Introduction
Microsoft Entra ID is adjusting the management of baseline scopes (baseline scopes), directly affecting how conditional access policies function. Starting in June 2026, applications requesting these scopes will have their access evaluated through these policies. This means uniform processing for all resources, regardless of the scope requested.
Baseline scopes include OpenID Connect (OIDC) permissions and directory permissions such as openid, email, profile, User.Read, People.Read, and many others considered low-risk.
Why this change is important
Baseline scopes and their role
Baseline scopes group together low-risk permissions, widely used for signing into Entra ID via third-party applications. Before this change, when these scopes were requested by an application, conditional access policies with resource exclusions were not applied.
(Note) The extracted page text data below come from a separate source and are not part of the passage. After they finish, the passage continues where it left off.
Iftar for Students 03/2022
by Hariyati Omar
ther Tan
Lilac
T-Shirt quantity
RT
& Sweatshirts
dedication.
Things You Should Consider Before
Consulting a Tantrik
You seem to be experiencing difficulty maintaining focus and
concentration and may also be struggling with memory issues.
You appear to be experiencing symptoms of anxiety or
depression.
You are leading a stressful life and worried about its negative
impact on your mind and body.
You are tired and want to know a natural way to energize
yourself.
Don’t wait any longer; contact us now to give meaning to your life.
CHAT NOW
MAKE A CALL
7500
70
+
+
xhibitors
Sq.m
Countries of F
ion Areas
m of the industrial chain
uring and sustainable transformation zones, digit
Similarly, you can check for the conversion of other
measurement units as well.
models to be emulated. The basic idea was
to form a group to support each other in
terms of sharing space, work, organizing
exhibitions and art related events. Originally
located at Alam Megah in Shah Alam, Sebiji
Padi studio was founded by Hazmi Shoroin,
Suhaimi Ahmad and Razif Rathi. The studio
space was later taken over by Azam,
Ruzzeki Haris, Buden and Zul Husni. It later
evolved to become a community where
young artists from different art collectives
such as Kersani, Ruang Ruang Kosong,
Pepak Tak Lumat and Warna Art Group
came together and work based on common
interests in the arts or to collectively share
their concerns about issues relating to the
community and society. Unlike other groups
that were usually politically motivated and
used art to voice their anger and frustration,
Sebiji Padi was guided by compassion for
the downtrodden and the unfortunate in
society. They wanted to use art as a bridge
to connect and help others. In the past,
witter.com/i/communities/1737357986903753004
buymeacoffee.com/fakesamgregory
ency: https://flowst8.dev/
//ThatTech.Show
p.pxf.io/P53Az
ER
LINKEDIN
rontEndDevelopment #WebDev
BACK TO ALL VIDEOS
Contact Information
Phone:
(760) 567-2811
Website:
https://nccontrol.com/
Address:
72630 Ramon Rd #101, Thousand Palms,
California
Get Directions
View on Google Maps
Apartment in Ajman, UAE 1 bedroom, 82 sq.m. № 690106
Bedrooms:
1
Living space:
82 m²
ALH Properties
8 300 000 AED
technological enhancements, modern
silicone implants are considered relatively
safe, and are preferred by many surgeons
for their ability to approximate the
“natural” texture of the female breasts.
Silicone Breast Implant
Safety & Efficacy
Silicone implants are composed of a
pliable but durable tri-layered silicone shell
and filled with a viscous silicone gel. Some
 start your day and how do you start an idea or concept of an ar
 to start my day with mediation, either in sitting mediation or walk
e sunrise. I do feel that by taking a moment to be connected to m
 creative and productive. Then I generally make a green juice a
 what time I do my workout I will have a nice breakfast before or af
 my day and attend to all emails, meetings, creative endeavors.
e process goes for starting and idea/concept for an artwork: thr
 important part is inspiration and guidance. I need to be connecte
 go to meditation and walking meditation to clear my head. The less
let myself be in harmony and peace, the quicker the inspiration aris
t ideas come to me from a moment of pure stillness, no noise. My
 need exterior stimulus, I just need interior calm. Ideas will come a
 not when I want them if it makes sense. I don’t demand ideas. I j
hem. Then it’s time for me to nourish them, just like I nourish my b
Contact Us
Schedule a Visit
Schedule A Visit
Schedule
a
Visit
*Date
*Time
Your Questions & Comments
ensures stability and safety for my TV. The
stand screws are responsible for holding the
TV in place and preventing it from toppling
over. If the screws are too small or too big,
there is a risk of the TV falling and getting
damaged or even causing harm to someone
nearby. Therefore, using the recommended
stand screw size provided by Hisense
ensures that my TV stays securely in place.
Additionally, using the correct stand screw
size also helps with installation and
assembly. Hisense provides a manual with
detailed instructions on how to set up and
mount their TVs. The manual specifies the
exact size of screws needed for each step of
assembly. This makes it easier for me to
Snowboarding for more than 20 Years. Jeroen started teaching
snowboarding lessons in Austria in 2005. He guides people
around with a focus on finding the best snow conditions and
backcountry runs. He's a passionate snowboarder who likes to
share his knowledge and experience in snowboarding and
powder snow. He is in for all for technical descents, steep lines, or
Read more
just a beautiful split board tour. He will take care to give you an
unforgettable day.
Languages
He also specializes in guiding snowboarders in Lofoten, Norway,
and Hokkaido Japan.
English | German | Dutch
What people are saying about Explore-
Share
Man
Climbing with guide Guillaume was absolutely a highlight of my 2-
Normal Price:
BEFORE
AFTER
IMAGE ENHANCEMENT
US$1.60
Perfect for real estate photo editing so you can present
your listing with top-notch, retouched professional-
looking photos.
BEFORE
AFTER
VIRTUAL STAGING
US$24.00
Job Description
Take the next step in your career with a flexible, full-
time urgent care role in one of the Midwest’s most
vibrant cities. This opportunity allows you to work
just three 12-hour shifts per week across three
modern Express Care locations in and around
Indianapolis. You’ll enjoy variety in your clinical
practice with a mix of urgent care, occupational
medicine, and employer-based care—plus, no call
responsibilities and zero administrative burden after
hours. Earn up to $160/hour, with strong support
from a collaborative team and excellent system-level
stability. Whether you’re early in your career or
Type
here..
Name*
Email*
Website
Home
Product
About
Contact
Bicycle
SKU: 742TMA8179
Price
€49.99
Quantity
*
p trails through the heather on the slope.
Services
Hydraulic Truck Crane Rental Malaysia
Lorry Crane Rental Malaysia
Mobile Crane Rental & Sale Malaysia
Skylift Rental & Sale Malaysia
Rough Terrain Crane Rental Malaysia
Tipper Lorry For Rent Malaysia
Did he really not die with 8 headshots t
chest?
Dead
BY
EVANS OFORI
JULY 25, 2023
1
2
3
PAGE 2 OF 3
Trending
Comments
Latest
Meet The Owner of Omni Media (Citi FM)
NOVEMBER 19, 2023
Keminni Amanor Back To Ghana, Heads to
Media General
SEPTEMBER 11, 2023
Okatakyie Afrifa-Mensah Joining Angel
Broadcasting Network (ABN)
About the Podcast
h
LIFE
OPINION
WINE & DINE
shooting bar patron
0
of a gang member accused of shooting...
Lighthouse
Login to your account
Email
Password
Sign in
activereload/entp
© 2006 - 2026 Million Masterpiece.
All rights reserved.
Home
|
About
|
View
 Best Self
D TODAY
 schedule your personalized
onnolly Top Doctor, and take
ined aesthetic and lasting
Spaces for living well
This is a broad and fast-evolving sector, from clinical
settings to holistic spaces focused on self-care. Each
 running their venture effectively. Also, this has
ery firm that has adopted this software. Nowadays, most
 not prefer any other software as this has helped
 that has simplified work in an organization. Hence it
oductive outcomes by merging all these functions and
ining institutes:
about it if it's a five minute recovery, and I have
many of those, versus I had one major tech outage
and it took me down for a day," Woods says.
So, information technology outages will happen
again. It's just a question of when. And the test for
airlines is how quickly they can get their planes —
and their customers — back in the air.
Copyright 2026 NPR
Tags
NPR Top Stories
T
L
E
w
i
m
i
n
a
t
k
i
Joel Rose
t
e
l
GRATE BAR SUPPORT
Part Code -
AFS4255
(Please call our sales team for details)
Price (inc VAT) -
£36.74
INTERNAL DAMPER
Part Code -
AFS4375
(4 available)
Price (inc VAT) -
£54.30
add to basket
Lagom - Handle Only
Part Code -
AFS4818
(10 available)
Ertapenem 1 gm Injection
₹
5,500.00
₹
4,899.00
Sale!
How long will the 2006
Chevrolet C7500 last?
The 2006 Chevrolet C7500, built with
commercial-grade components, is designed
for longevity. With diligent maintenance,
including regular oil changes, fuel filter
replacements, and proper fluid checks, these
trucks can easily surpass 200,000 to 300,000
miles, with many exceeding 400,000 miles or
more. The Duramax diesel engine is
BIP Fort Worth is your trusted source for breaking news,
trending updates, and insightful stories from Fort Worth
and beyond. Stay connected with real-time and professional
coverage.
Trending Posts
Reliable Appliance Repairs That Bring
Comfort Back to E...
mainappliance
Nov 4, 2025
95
Now, Microsoft ensures that policies are uniformly applicable, even for applications requesting only baseline scopes. This includes popular scenarios such as using Visual Studio Code, often limited to the User.Read permission.
Impact for administrators
Microsoft indicates that the majority of customers will require no adjustments, as applications typically request broader permissions, such as those related to Microsoft Graph. However, administrators should be vigilant about:
- Applications relying solely on baseline scopes.
- Scenarios where these applications cannot meet policy requirements (for example, mandatory MFA).
Use the principal services analysis report to identify applications in your tenant that could be affected by this change.
Configuration in Entra ID
New page for baseline scopes configuration
Microsoft now offers a dedicated page in the Entra administration center, accessible via a specific link. This new tool helps administrators:
- Configure baseline scopes application policies.
- Enable the recommended "Enforcement" option for enhanced security.
- Monitor applications that might fail after this change.
Steps to prepare your tenant
Run analyses via Entra ID or use a third-party report to list the permissions requested by each application.
Access the Entra administration center page via the dedicated link: https://aka.ms/BaselineScopesSettingsUX.
In the baseline scopes management section, enable the "Enforcement" option to ensure application compliance.
Pending deployment
Progressive deployment has been underway since June 15, 2026 and should be fully completed by August 2026. Tenants will receive:
- A first notification two weeks before the new rules are applied.
- A final confirmation once deployment is complete.
Microsoft uses telemetry to detect if your tenant is affected and sends messages via the Entra ID notification center. In the event that no notification is received, this indicates that your policies are not affected.
Rigorous monitoring of conditional access logs is essential to avoid unexpected interruptions.
Conclusion
This change marks a key step in harmonizing security across Microsoft 365. Entra ID now ensures universal application of conditional access policies, strengthening application security and their interactions with tenants. Prepare your environment now to ensure a smooth transition.